A carne bovina brasileira já faz parte do cotidiano dos libaneses e respeitado pelos chefes de cozinha do Líbano, sendo muito usada para os pratos típicos da região seja no quibe, quibe cru ou a Kafta. Segundo a Câmara de Comércio Árabe Brasileira, o Líbano é o segundo maior destino da carne bovina resfriada brasileira, chegando a importar US$ 54 milhões em 2014, dos meses de julho até setembro.

 

Mas o Líbano importa também o boi vivo, que recebeu quase 70% das exportações de boi vivo brasileiro na região. O Líbano está entre os 10 maiores importadores de carne bovina brasileira no mundo. No ano passado Brasil vendeu um total de 1.216 toneladas do produto para o Líbano,  conforme dados da Câmara do Comércio Árabe Brasileira.

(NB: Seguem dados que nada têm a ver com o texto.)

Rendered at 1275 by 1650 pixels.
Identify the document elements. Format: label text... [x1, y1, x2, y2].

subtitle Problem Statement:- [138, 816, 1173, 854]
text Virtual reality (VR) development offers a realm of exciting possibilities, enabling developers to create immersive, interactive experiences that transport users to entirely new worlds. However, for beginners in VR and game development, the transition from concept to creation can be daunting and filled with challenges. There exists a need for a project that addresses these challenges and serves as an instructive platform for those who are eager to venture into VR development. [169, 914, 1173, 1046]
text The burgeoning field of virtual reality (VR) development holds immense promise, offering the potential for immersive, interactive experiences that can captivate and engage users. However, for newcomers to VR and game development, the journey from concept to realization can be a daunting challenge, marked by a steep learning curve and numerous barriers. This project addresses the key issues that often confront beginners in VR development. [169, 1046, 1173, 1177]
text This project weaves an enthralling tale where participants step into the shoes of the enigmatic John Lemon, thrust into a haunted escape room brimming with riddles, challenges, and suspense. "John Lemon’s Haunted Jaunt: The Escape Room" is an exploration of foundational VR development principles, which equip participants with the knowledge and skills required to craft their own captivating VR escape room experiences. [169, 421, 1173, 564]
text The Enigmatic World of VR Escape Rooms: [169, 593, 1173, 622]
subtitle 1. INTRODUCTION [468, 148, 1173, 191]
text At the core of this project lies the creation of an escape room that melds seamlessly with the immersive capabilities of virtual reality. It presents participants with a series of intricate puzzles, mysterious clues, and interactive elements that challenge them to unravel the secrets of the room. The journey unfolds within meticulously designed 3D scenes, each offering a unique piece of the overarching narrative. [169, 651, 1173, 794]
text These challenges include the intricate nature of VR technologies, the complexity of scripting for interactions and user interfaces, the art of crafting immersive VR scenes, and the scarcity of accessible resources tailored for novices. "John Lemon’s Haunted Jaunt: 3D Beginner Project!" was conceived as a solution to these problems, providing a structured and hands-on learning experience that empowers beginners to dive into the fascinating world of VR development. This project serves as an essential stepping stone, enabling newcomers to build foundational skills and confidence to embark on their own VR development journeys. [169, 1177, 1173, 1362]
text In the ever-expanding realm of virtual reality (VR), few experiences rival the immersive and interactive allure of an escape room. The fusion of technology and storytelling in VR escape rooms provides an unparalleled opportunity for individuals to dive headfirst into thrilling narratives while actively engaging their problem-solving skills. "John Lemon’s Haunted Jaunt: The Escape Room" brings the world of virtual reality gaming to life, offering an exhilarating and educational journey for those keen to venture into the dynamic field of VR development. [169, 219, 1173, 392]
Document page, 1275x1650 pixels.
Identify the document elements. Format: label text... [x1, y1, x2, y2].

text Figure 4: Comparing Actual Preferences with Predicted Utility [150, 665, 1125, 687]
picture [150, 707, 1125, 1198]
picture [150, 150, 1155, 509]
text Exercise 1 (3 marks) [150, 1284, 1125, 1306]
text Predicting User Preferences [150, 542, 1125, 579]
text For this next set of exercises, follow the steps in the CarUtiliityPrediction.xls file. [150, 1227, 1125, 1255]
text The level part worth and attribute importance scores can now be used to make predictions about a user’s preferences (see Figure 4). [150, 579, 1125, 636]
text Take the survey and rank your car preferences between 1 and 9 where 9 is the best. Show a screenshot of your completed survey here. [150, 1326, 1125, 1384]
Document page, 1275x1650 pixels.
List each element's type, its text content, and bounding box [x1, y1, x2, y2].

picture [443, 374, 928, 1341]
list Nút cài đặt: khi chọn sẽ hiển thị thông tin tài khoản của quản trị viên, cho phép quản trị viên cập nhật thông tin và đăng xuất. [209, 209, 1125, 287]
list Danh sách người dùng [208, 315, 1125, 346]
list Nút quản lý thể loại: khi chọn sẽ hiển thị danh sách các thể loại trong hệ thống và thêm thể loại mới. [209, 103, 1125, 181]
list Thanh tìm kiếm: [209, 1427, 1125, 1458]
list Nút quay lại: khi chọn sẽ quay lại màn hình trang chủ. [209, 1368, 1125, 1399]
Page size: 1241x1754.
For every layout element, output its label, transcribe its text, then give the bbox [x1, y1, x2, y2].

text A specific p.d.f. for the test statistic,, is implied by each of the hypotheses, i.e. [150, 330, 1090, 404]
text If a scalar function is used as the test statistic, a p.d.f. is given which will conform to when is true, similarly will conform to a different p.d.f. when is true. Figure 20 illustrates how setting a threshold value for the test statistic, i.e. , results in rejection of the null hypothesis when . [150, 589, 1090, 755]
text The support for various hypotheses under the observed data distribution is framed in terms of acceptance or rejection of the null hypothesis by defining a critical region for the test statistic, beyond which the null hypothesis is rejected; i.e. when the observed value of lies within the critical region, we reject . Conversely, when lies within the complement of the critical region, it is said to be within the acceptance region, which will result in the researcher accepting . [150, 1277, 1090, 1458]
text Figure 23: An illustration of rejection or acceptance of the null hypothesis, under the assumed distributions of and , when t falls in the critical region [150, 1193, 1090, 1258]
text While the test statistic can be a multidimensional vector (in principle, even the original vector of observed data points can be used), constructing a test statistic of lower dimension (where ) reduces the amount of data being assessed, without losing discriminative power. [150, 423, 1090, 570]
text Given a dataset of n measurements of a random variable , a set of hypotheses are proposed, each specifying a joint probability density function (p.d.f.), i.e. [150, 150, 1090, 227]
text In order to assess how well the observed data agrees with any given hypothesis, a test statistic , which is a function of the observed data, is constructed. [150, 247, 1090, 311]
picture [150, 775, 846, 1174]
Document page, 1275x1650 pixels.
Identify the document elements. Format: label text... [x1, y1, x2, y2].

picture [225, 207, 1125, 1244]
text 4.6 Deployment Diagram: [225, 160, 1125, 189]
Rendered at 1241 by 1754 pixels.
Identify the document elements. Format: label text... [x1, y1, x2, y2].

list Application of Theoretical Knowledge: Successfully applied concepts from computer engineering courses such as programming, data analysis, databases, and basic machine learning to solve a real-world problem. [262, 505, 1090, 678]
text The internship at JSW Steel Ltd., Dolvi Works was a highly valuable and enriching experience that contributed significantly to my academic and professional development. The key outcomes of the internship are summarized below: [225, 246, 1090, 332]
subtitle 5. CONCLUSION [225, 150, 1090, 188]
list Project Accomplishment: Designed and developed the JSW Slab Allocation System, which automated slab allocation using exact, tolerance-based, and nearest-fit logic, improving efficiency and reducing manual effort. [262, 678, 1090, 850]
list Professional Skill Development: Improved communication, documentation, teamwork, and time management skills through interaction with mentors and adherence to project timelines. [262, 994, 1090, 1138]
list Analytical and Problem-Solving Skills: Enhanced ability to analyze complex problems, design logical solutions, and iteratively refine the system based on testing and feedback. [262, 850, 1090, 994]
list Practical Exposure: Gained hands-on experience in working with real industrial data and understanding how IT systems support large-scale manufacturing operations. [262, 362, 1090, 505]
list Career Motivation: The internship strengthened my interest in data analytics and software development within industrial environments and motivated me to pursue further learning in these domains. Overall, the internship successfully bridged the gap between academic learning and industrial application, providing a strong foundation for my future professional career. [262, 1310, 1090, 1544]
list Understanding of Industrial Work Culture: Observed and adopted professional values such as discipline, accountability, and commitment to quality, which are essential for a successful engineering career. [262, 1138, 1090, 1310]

Os cortes mais procurados são o filé mignon, o contra-filé e o músculo. Infelizmente, a picanha não faz parte do gosto nacional libanês. Os valores do quilo do filé mignon brasileiro ficam em torno de $ 12 a $15. Já o músculo pode chegar a $ 6 por quilo e o preço do contra-filé fica em torno de $10.

As marcas como Friboi e Bertin são as mais comuns no Líbano, todas com o carimbo do Ministério da Agricultura Brasileira, ganhando dessa maneira a confiança dos consumidores libaneses, que exigem carne de qualidade e procedência certificada pelo governo brasileiro.

Apesar da economia brasileira viver uma grave crise atualmente, o setor de exportação pode ser favorecido pela alta do dólar. E aqueles que não exportavam, terão maior interesse em fazer, pois seus preços ficarão mais competitivos no mercado exterior, frente à desvalorização do real. Com a disparada do dólar, batendo o recorde desde o lançamento do plano real, chegando aos incríveis R$ 4,24 na semana passada, os exportadores não tem do que reclamar, afinal a moeda real se desvalorizou frente ao dólar, aumentando assim a possibilidade de faturamento.